Cela fait quelques temps que j’ai envie d’écrire un mot à propos d’une artiste que j’ai découvert il y a peu : Anne Van Der Linden.
Véritablement marquée par ses œuvres, je ne peux rester là, seule avec cette fixette collée au plafond visqueux qui me sert de cerveau.
Bienvenue dans les bacchanales de l’enfer…

Peintre, illustratrice et définitivement désertrice de la bienséance, Anne Van Der Linden développe depuis plusieurs années un univers particulier rempli de personnages étranges : ses toiles nous font voyager dans un monde chtonien, fauve et bariolé où des hommes et des femmes, des êtres androgynes à deux têtes se font jouir, où les corps s’interpénètrent, se chient, se vomissent, s’éventrent et fusionnent dans des scènes orgiaques aux atmosphères détraquées.
Une boucherie flamboyante et céleste où des furies au visage impassible s’adonnent à des rituels tout droit sortis des abîmes, on plonge alors dans un joyeux bordel comme dans l’antre de Lilith.
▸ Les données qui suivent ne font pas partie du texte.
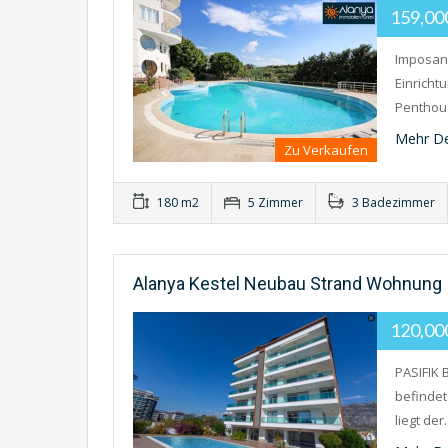
159,0
Imposant
Einricht
Penthous
Mehr De
Zu Verkaufen
180 m2
5 Zimmer
3 Badezimmer
Alanya Kestel Neubau Strand Wohnung I
120,0
PASIFIK
befindet
liegt de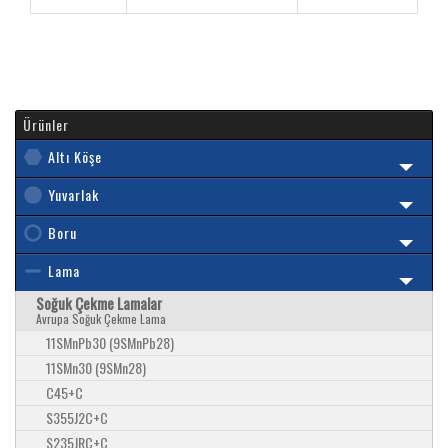
Ürünler
Altı Köşe
Yuvarlak
Boru
Lama
Soğuk Çekme Lamalar
Avrupa Soğuk Çekme Lama
11SMnPb30 (9SMnPb28)
11SMn30 (9SMn28)
C45+C
S355J2C+C
S235JRC+C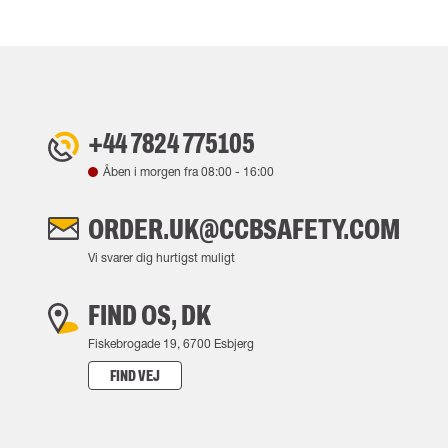
+44 7824 775105
Åben i morgen fra
08:00
-
16:00
ORDER.UK@CCBSAFETY.COM
Vi svarer dig hurtigst muligt
FIND OS, DK
Fiskebrogade 19, 6700 Esbjerg
FIND VEJ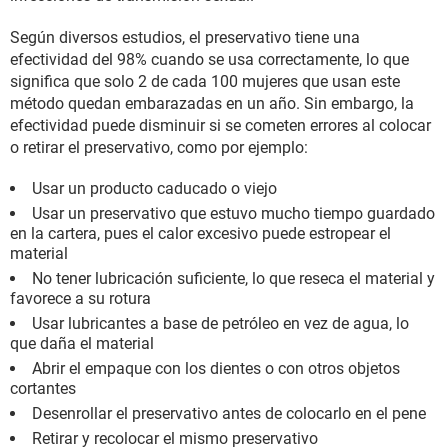
Según diversos estudios, el preservativo tiene una
efectividad del 98% cuando se usa correctamente, lo que
significa que solo 2 de cada 100 mujeres que usan este
método quedan embarazadas en un año. Sin embargo, la
efectividad puede disminuir si se cometen errores al colocar
o retirar el preservativo, como por ejemplo:
Usar un producto caducado o viejo
Usar un preservativo que estuvo mucho tiempo guardado
en la cartera, pues el calor excesivo puede estropear el
material
No tener lubricación suficiente, lo que reseca el material y
favorece a su rotura
Usar lubricantes a base de petróleo en vez de agua, lo
que daña el material
Abrir el empaque con los dientes o con otros objetos
cortantes
Desenrollar el preservativo antes de colocarlo en el pene
Retirar y recolocar el mismo preservativo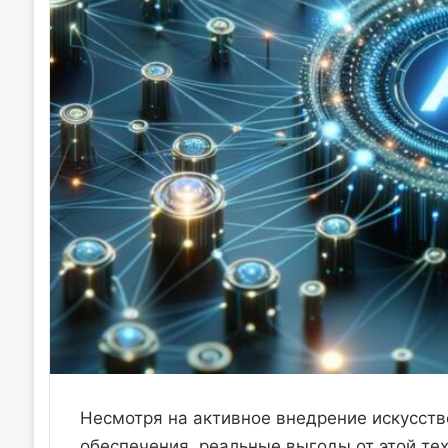
Несмотря на активное внедрение искусств
обеспечения, реальные выгоды от этой те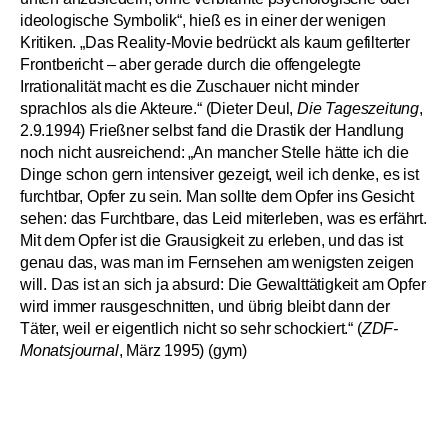
ideologische Symbolik“, hieß es in einer der wenigen
Kritiken. „Das Reality-Movie bedrückt als kaum gefilterter
Frontbericht – aber gerade durch die offengelegte
Irrationalität macht es die Zuschauer nicht minder
sprachlos als die Akteure.“ (Dieter Deul,
Die Tageszeitung
,
2.9.1994) Frießner selbst fand die Drastik der Handlung
noch nicht ausreichend: „An mancher Stelle hätte ich die
Dinge schon gern intensiver gezeigt, weil ich denke, es ist
furchtbar, Opfer zu sein. Man sollte dem Opfer ins Gesicht
sehen: das Furchtbare, das Leid miterleben, was es erfährt.
Mit dem Opfer ist die Grausigkeit zu erleben, und das ist
genau das, was man im Fernsehen am wenigsten zeigen
will. Das ist an sich ja absurd: Die Gewalttätigkeit am Opfer
wird immer rausgeschnitten, und übrig bleibt dann der
Täter, weil er eigentlich nicht so sehr schockiert.“ (
ZDF-
Monatsjournal
, März 1995) (gym)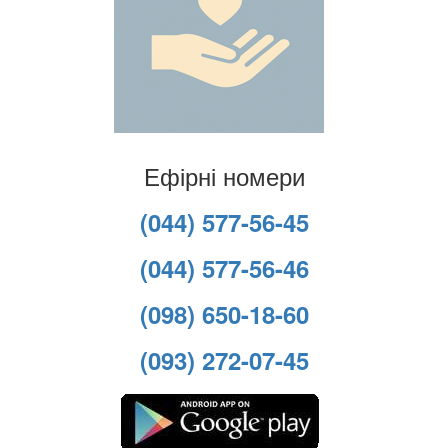
Ефірні номери
(044) 577-56-45
(044) 577-56-46
(098) 650-18-60
(093) 272-07-45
La sexualité est mise sur la table, sans tabou ni prise de tête (bien que tranchée parfois) et les femmes ont la part belle dans l’œuvre de l’artiste : les corps puissants et charpentés de ces femmes-femelles ne sont d’ailleurs pas sans évoquer ceux du bédéaste américain Robert Crumb dont l’artiste admire le travail.
On peut également y déceler une certaine inspiration quant à la manière d’envisager le rôle des hommes dans ces scènes : lorsqu’ils ne font pas littéralement corps avec elles, ils deviennent les objets de persécutions fascinées de ces déesses vengeresses.
Seconds rôles tout aussi enragés de ce théâtre pornographique, loufoque et barbare, tour à tour victimes et bourreaux, ils s’agrippent et résistent dans un dialogue homme / femme lumineux et brûlant jusqu’à l’os où l’on se cherche pour se fondre l’un dans l’autre, s’entredévore dans un accouplement ultime, une apogée des corps, cannibale et sensuelle.
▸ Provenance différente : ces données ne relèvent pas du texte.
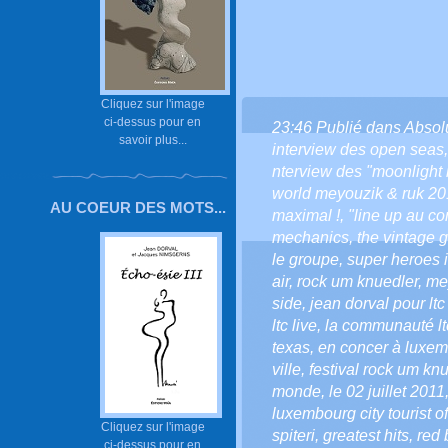
Cliquez sur l'image
ci-dessus pour en
23:46 Publié dans
Absol
savoir plus...
interview des open seas
nterview des "moonlight i
world meyouzik & ruk 20
AU COEUR DES MOTS...
maximal !
,
"line up au co
mechanics
,
the vintage 
le groupe
,
super heroes i
air
,
rock um knuedler
,
me
side
,
jean dorval pour ltc 
ltc live
,
la communauté ltc
texas
,
en concer à luxe
ville
,
festival rock um kn
monde
,
le 02 juillet 2011
luxembourg city tourist of
Cliquez sur l'image
spiteri
,
greatest hits
,
red 
ci-dessus pour en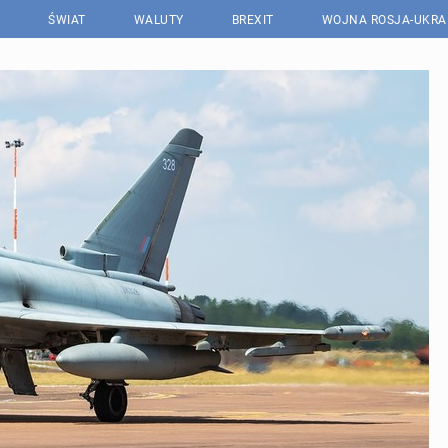
ŚWIAT
WALUTY
BREXIT
WOJNA ROSJA-UKRA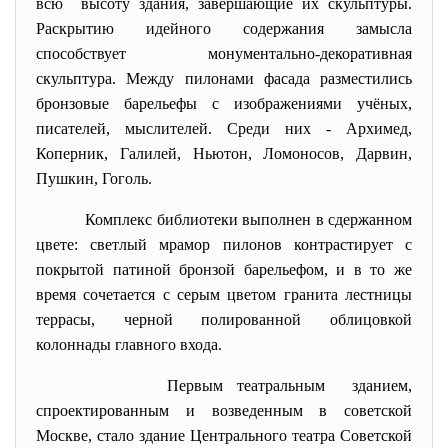
всю высоту здания, завершающие их скульптуры.
Раскрытию идейного содержания замысла
способствует монументально-декоративная
скульптура. Между пилонами фасада разместились
бронзовые барельефы с изображениями учёных,
писателей, мыслителей. Среди них - Архимед,
Коперник, Галилей, Ньютон, Ломоносов, Дарвин,
Пушкин, Гоголь.
Комплекс библиотеки выполнен в сдержанном
цвете: светлый мрамор пилонов контрастирует с
покрытой патиной бронзой барельефом, и в то же
время сочетается с серым цветом гранита лестницы
террасы, черной полированной облицовкой
колоннады главного входа.
Первым театральным зданием,
спроектированным и возведенным в советской
Москве, стало здание Центрального театра Советской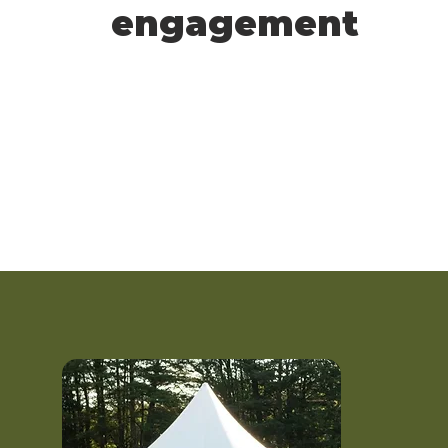
engagement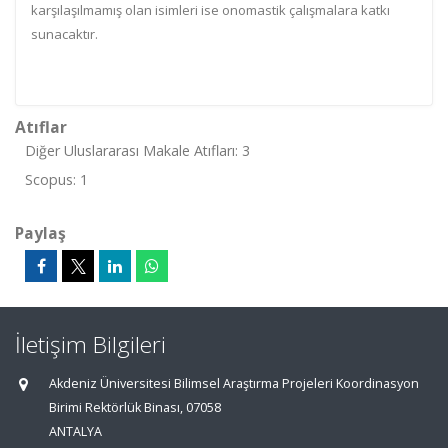
karşılaşılmamış olan isimleri ise onomastik çalışmalara katkı
sunacaktır.
Atıflar
Diğer Uluslararası Makale Atıfları: 3
Scopus: 1
Paylaş
İletişim Bilgileri
Akdeniz Üniversitesi Bilimsel Araştırma Projeleri Koordinasyon
Birimi Rektörlük Binası, 07058
ANTALYA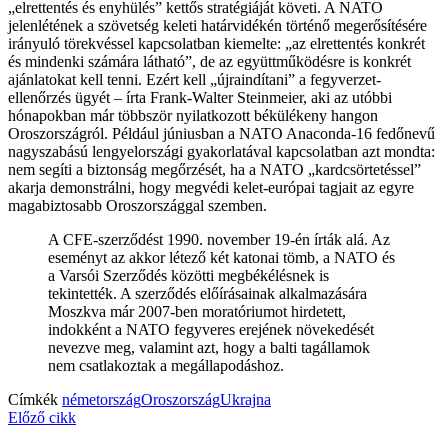
„elrettentés és enyhülés” kettős stratégiáját követi. A NATO
jelenlétének a szövetség keleti határvidékén történő megerősítésére
irányuló törekvéssel kapcsolatban kiemelte: „az elrettentés konkrét
és mindenki számára látható”, de az együttműködésre is konkrét
ajánlatokat kell tenni. Ezért kell „újraindítani” a fegyverzet-
ellenőrzés ügyét – írta Frank-Walter Steinmeier, aki az utóbbi
hónapokban már többször nyilatkozott békülékeny hangon
Oroszországról. Például júniusban a NATO Anaconda-16 fedőnevű
nagyszabású lengyelországi gyakorlatával kapcsolatban azt mondta:
nem segíti a biztonság megőrzését, ha a NATO „kardcsörtetéssel”
akarja demonstrálni, hogy megvédi kelet-európai tagjait az egyre
magabiztosabb Oroszországgal szemben.
A CFE-szerződést 1990. november 19-én írták alá. Az
eseményt az akkor létező két katonai tömb, a NATO és
a Varsói Szerződés közötti megbékélésnek is
tekintették. A szerződés előírásainak alkalmazására
Moszkva már 2007-ben moratóriumot hirdetett,
indokként a NATO fegyveres erejének növekedését
nevezve meg, valamint azt, hogy a balti tagállamok
nem csatlakoztak a megállapodáshoz.
Címkék
németország
Oroszország
Ukrajna
Előző cikk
Punk et foutraques, les tableaux peuplés d’êtres hybrides d’Anne Van Der Linden sont des paradis perdus qui électrisent, saisissent à la gorge : chaque toile est une transe, un rite vaudou, une hérésie pittoresque qui convoque nos fantasmes les plus indescriptibles dans un cirque fabuleux et apocalyptique.

À travers ses visions extrêmes, c’est l’essence même de l’humanité que l’artiste nous donne à voir, monstrueuse et belle à la fois, infinie et non finie, à jamais tiraillée entre l’un et l’autre dans une communion des corps poussée à son paroxysme, douce cruauté tirée des limbes qui saisit le regard, étripe les sens.
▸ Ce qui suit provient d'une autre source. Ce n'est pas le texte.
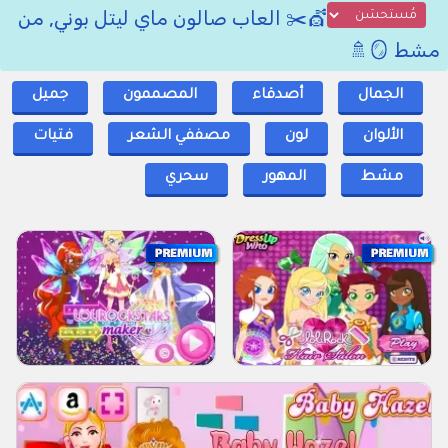
💇✂️ العاب صالون ماي ليتل بوني, من
مشط 🪞🚿
الجمال
أصدقاء
المصممون
جميل
الألوان
لون
مصففي الشعر
فتيات
مشط
المهور
سحري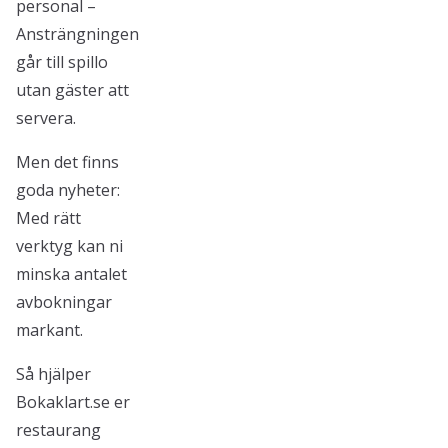
personal –
Ansträngningen
går till spillo
utan gäster att
servera.
Men det finns
goda nyheter:
Med rätt
verktyg kan ni
minska antalet
avbokningar
markant.
Så hjälper
Bokaklart.se er
restaurang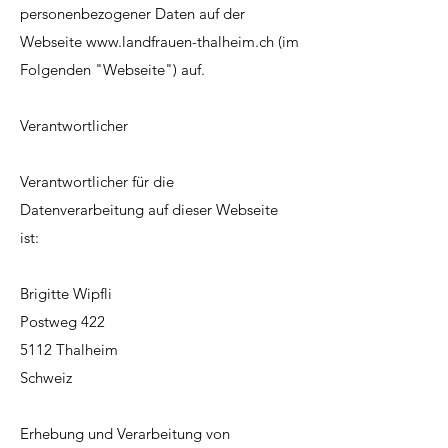
personenbezogener Daten auf der
Webseite www.landfrauen-thalheim.ch (im
Folgenden "Webseite") auf.
Verantwortlicher
Verantwortlicher für die
Datenverarbeitung auf dieser Webseite
ist:
Brigitte Wipfli
Postweg 422
5112 Thalheim
Schweiz
Erhebung und Verarbeitung von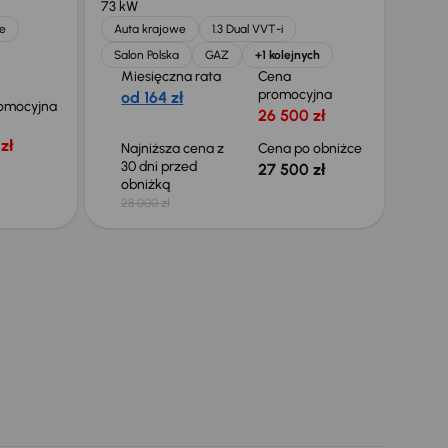
73 kW
e
Auta krajowe
1.3 Dual VVT-i
Salon Polska
GAZ
+1 kolejnych
Miesięczna rata
Cena
promocyjna
od 164 zł
omocyjna
26 500 zł
zł
Najniższa cena z
Cena po obniżce
30 dni przed
27 500 zł
obniżką
28 000 zł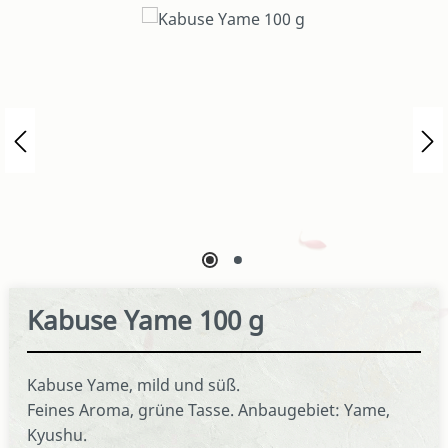
Bildergalerie überspringen
Kabuse Yame 100 g
Kabuse Yame, mild und süß.
Feines Aroma, grüne Tasse. Anbaugebiet: Yame,
Kyushu.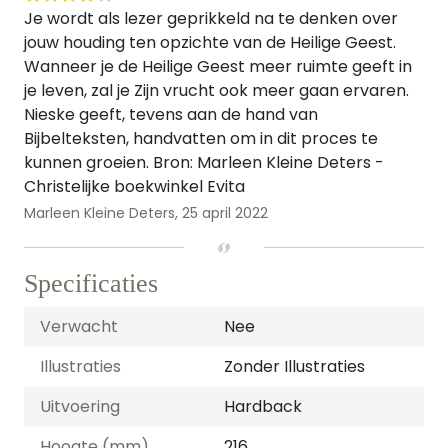
Je wordt als lezer geprikkeld na te denken over
jouw houding ten opzichte van de Heilige Geest.
Wanneer je de Heilige Geest meer ruimte geeft in
je leven, zal je Zijn vrucht ook meer gaan ervaren.
Nieske geeft, tevens aan de hand van
Bijbelteksten, handvatten om in dit proces te
kunnen groeien. Bron: Marleen Kleine Deters -
Christelijke boekwinkel Evita
Marleen Kleine Deters,
25 april 2022
Specificaties
Verwacht
Nee
Illustraties
Zonder Illustraties
Uitvoering
Hardback
Hoogte (mm)
216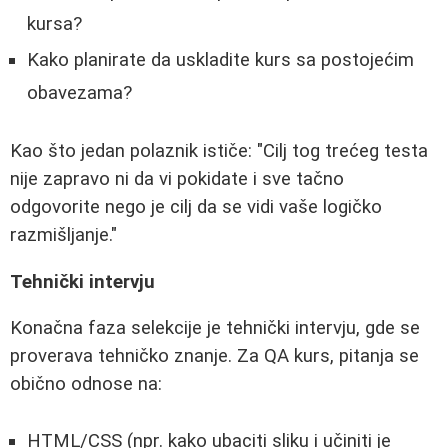
kursa?
Kako planirate da uskladite kurs sa postojećim
obavezama?
Kao što jedan polaznik ističe: "Cilj tog trećeg testa
nije zapravo ni da vi pokidate i sve tačno
odgovorite nego je cilj da se vidi vaše logičko
razmišljanje."
Tehnički intervju
Konačna faza selekcije je tehnički intervju, gde se
proverava tehničko znanje. Za QA kurs, pitanja se
obično odnose na:
HTML/CSS (npr. kako ubaciti sliku i učiniti je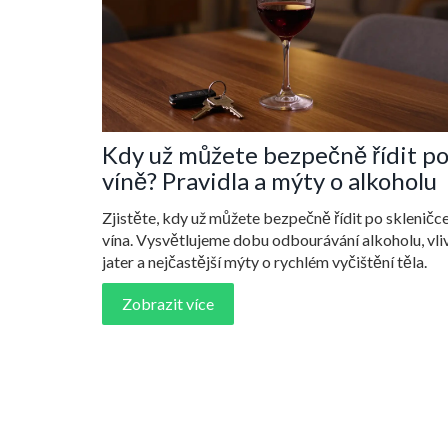
Kdy už můžete bezpečně řídit p
víně? Pravidla a mýty o alkoholu
Zjistěte, kdy už můžete bezpečně řídit po skleničc
vína. Vysvětlujeme dobu odbourávání alkoholu, vli
jater a nejčastější mýty o rychlém vyčištění těla.
Zobrazit více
Contempler une œuvre d’Anne Van Der Linden, c’est finalement laisser une place bienveillante aux fantasmes vivaces, aux jeux lubriques et délirants de notre inconscient sans lesquels nous ne serions pas les hommes et les femmes que nous sommes, duels et multiples, féroces et tendres, éminemment incertains, infiniment humains.

Son dernier ouvrage « Carnage Intime » est paru aux éditions United Dead Artist, il renferme 60 dessins et peintures réalisés entre 2006 et 2014!!